Description
Describe the bug
I'm trying to optimize my data preprocessing pipeline for the Sana model by using torch.compile
on the DC-AE encoder. Following PyTorch's best practices, I attempted to compile only the encode
method with fullgraph=True
for better performance, but I'm encountering an error.
When I try:
dae.encode = torch.compile(dae.encode, fullgraph=True)
The code fails with NameError: name 'torch' is not defined
when calling dae.encode(x)
.
However, compiling the entire model works:
dae = torch.compile(dae, fullgraph=True)
I'm unsure if this is expected behavior or if I'm doing something wrong. Is there a recommended way to compile just the encode method for AutoencoderDC
?
I was advised to use the more targeted approach of compiling only the encode method for better performance, but it seems like the DC-AE model might have some internal structure that prevents this optimization pattern.
Any guidance on the correct way to apply torch.compile
optimizations to AutoencoderDC
would be greatly appreciated. Should I stick with compiling the entire model, or is there a way to make method-level compilation work?
Reproduction
import torch
from diffusers import AutoencoderDC
# Load model
device = torch.device("cuda" if torch.cuda.is_available() else "cpu")
dae = AutoencoderDC.from_pretrained(
"mit-han-lab/dc-ae-f32c32-sana-1.1-diffusers",
torch_dtype=torch.bfloat16
).to(device).eval()
# This fails with "name 'torch' is not defined"
dae.encode = torch.compile(dae.encode, fullgraph=True)
# Test
x = torch.randn(1, 3, 512, 512, device=device, dtype=torch.bfloat16)
out = dae.encode(x) # Error occurs here
# This works fine
dae = torch.compile(dae, fullgraph=True)
Logs
Testing torch.compile(dae.encode, fullgraph=True)
/data1/tzz/anaconda_dir/envs/Sana/lib/python3.10/site-packages/torch/_inductor/compile_fx.py:150: UserWarning: TensorFloat32 tensor cores for float32 matrix multiplication available but not enabled.

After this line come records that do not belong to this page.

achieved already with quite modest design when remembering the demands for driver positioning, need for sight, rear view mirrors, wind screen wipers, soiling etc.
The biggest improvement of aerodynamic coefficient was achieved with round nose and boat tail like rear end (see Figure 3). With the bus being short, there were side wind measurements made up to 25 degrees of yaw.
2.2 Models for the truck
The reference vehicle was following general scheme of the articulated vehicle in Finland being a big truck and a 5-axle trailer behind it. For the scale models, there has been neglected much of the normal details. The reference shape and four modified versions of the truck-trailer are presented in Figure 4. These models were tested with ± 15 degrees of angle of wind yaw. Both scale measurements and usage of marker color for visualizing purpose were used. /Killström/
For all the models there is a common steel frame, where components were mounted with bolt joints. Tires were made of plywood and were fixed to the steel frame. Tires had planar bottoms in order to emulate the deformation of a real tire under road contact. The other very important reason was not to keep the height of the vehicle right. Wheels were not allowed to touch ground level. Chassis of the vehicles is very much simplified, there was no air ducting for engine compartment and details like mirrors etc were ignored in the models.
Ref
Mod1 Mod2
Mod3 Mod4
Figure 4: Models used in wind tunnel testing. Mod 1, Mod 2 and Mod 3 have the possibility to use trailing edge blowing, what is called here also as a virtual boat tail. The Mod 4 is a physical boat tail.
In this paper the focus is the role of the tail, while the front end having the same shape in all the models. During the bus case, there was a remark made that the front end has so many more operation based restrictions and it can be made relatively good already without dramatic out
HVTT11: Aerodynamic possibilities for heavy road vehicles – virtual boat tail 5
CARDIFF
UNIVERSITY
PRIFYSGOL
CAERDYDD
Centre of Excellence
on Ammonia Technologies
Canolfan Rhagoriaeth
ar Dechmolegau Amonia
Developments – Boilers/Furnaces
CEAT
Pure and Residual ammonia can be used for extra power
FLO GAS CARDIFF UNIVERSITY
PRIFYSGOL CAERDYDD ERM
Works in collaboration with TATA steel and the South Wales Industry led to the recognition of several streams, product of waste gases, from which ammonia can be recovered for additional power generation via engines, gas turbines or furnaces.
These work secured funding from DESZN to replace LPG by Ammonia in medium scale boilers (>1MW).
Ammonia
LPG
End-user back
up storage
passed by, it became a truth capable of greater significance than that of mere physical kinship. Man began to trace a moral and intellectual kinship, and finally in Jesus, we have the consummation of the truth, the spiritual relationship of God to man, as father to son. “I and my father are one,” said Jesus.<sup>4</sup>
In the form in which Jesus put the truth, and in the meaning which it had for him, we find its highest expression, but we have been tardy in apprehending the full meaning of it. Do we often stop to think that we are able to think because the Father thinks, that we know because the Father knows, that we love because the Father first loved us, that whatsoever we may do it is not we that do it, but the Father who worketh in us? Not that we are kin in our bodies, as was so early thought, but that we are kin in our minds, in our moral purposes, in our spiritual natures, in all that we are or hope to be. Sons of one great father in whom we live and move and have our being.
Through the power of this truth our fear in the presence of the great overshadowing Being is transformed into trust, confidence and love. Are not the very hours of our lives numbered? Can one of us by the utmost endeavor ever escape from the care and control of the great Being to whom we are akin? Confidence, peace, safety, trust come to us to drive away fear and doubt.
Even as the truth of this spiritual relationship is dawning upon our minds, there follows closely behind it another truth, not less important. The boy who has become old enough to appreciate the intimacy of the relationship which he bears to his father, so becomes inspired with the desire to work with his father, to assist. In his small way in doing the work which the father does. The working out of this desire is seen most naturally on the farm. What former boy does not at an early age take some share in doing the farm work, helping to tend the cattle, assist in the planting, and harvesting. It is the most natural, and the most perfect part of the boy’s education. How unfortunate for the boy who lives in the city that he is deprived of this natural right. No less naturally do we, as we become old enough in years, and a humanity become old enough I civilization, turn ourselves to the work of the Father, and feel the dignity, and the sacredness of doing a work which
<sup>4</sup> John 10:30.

Consider setting `torch.set_float32_matmul_precision('high')` for better performance.
warnings.warn(
✗ Error: name 'torch' is not defined
System Info
- 🤗 Diffusers version: 0.34.0.dev0
- Platform: Linux-5.15.0-142-generic-x86_64-with-glibc2.35
- Running on Google Colab?: No
- Python version: 3.10.18
- PyTorch version (GPU?): 2.4.0+cu121 (True)
- Flax version (CPU?/GPU?/TPU?): not installed (NA)
- Jax version: not installed
- JaxLib version: not installed
- Huggingface_hub version: 0.33.0
- Transformers version: 4.45.2
- Accelerate version: 1.7.0
- PEFT version: 0.15.2
- Bitsandbytes version: 0.46.0
- Safetensors version: 0.5.3
- xFormers version: 0.0.27.post2
- Accelerator: NVIDIA A100-SXM4-80GB, 81920 MiB
NVIDIA A100-SXM4-80GB, 81920 MiB
NVIDIA A100-SXM4-80GB, 81920 MiB
NVIDIA A100-SXM4-80GB, 81920 MiB
NVIDIA A100-SXM4-80GB, 81920 MiB
NVIDIA A100-SXM4-80GB, 81920 MiB
NVIDIA A100-SXM4-80GB, 81920 MiB - Using GPU in script?: yes
- Using distributed or parallel set-up in script?: no
Who can help?
No response